The authorities in Yerevan met the minimum eligibility requirements in all of those categories. In particular, the MCC found an improvement in their efforts to tackle endemic corruption. The U.S. agency was until then dissatisfied with the effectiveness of those efforts.
The issue was most probably on the agenda of a November 22 meeting in Washington of the U.S-Armenia Joint Economic Task Force (USATF), an intergovernmental body mainly dealing with broader American assistance to Armenia. Statements on that meeting made by the U.S. State Department and Armenian officials did not mention the MCA.
Finance Minister Davit Sargsian, who headed the Armenian delegation at the USATF meeting, confirmed on Thursday that Yerevan was not deemed eligible for the additional U.S. aid. Speaking to RFE/RL’s Armenian service (Azatutyun.am), Sargsian said the U.S. rebuff “has nothing to do” with the MCC’s reform criteria. “There are countries in the world that are probably in greater need of assistance than Armenia,” he said.
The MCC said earlier in November that its board will “rely heavily on the scorecards” in choosing eligible nations.

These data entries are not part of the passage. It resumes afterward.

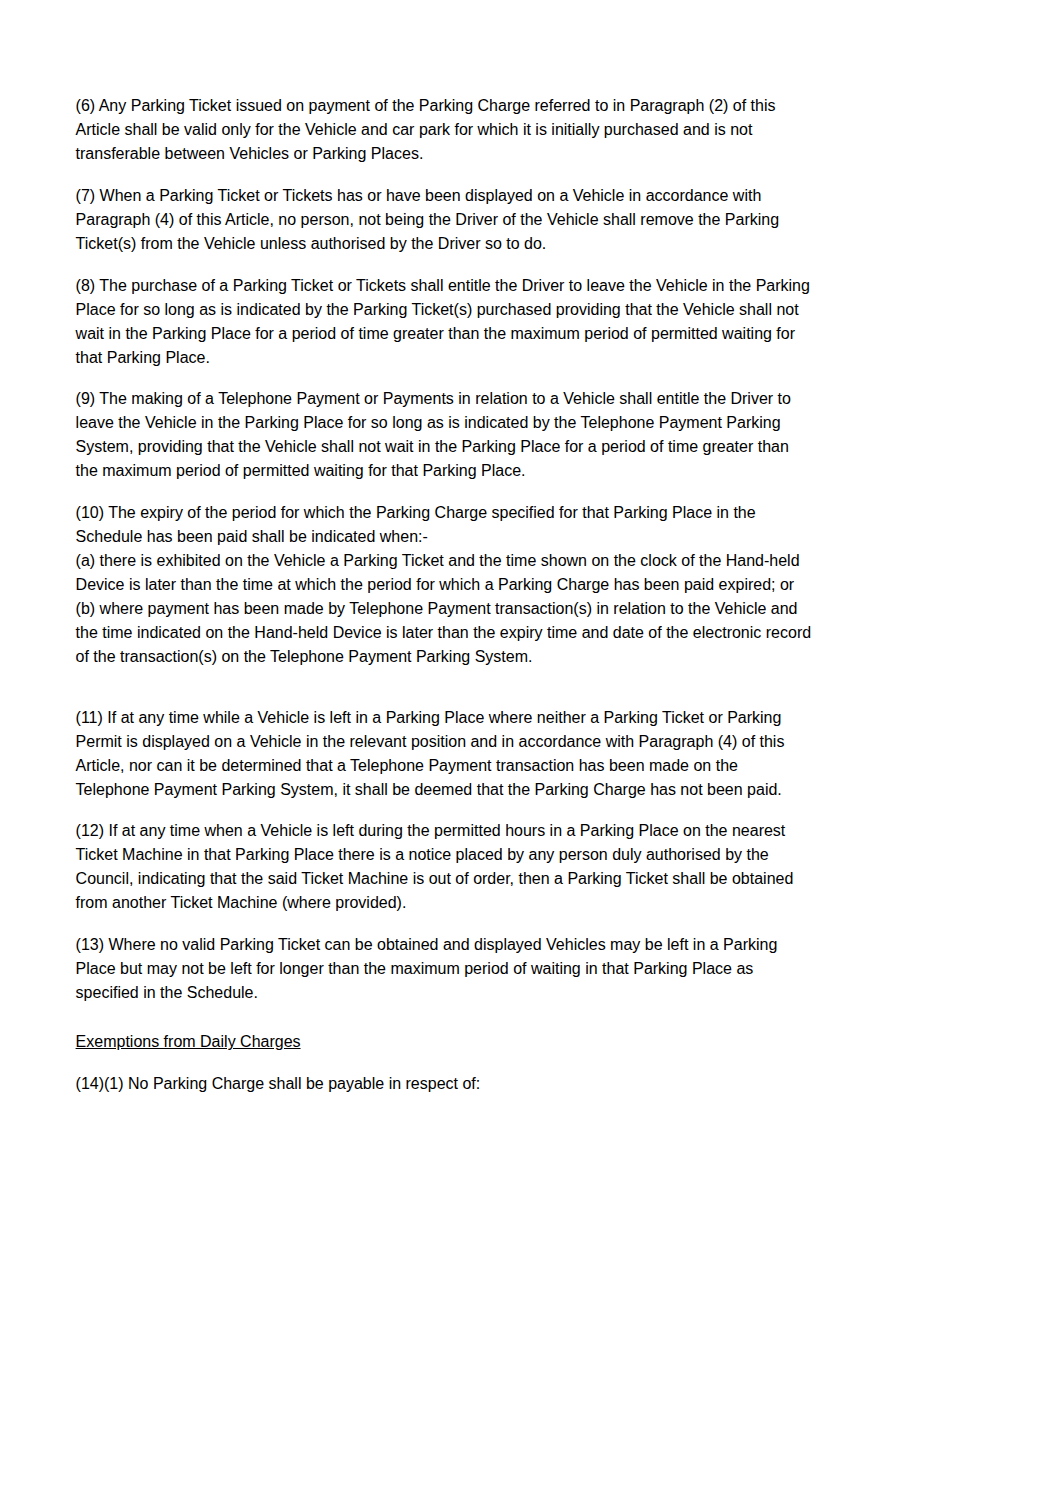(6) Any Parking Ticket issued on payment of the Parking Charge referred to in Paragraph (2) of this Article shall be valid only for the Vehicle and car park for which it is initially purchased and is not transferable between Vehicles or Parking Places.
(7) When a Parking Ticket or Tickets has or have been displayed on a Vehicle in accordance with Paragraph (4) of this Article, no person, not being the Driver of the Vehicle shall remove the Parking Ticket(s) from the Vehicle unless authorised by the Driver so to do.
(8) The purchase of a Parking Ticket or Tickets shall entitle the Driver to leave the Vehicle in the Parking Place for so long as is indicated by the Parking Ticket(s) purchased providing that the Vehicle shall not wait in the Parking Place for a period of time greater than the maximum period of permitted waiting for that Parking Place.
(9) The making of a Telephone Payment or Payments in relation to a Vehicle shall entitle the Driver to leave the Vehicle in the Parking Place for so long as is indicated by the Telephone Payment Parking System, providing that the Vehicle shall not wait in the Parking Place for a period of time greater than the maximum period of permitted waiting for that Parking Place.
(10) The expiry of the period for which the Parking Charge specified for that Parking Place in the Schedule has been paid shall be indicated when:-
(a) there is exhibited on the Vehicle a Parking Ticket and the time shown on the clock of the Hand-held Device is later than the time at which the period for which a Parking Charge has been paid expired; or
(b) where payment has been made by Telephone Payment transaction(s) in relation to the Vehicle and the time indicated on the Hand-held Device is later than the expiry time and date of the electronic record of the transaction(s) on the Telephone Payment Parking System.
(11) If at any time while a Vehicle is left in a Parking Place where neither a Parking Ticket or Parking Permit is displayed on a Vehicle in the relevant position and in accordance with Paragraph (4) of this Article, nor can it be determined that a Telephone Payment transaction has been made on the Telephone Payment Parking System, it shall be deemed that the Parking Charge has not been paid.
(12) If at any time when a Vehicle is left during the permitted hours in a Parking Place on the nearest Ticket Machine in that Parking Place there is a notice placed by any person duly authorised by the Council, indicating that the said Ticket Machine is out of order, then a Parking Ticket shall be obtained from another Ticket Machine (where provided).
(13) Where no valid Parking Ticket can be obtained and displayed Vehicles may be left in a Parking Place but may not be left for longer than the maximum period of waiting in that Parking Place as specified in the Schedule.
Exemptions from Daily Charges
(14)(1) No Parking Charge shall be payable in respect of:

Armenia qualified for the scheme shortly after Washington launched it in 2006, receiving $177 million for the rehabilitation of rural irrigation networks. The MCC planned at the time to allocate another $60 million for the reconstruction of the country’s rural roads. But it scrapped that allocation shortly after a disputed February 2008 presidential election that was followed by a harsh government crackdown on the Armenian opposition.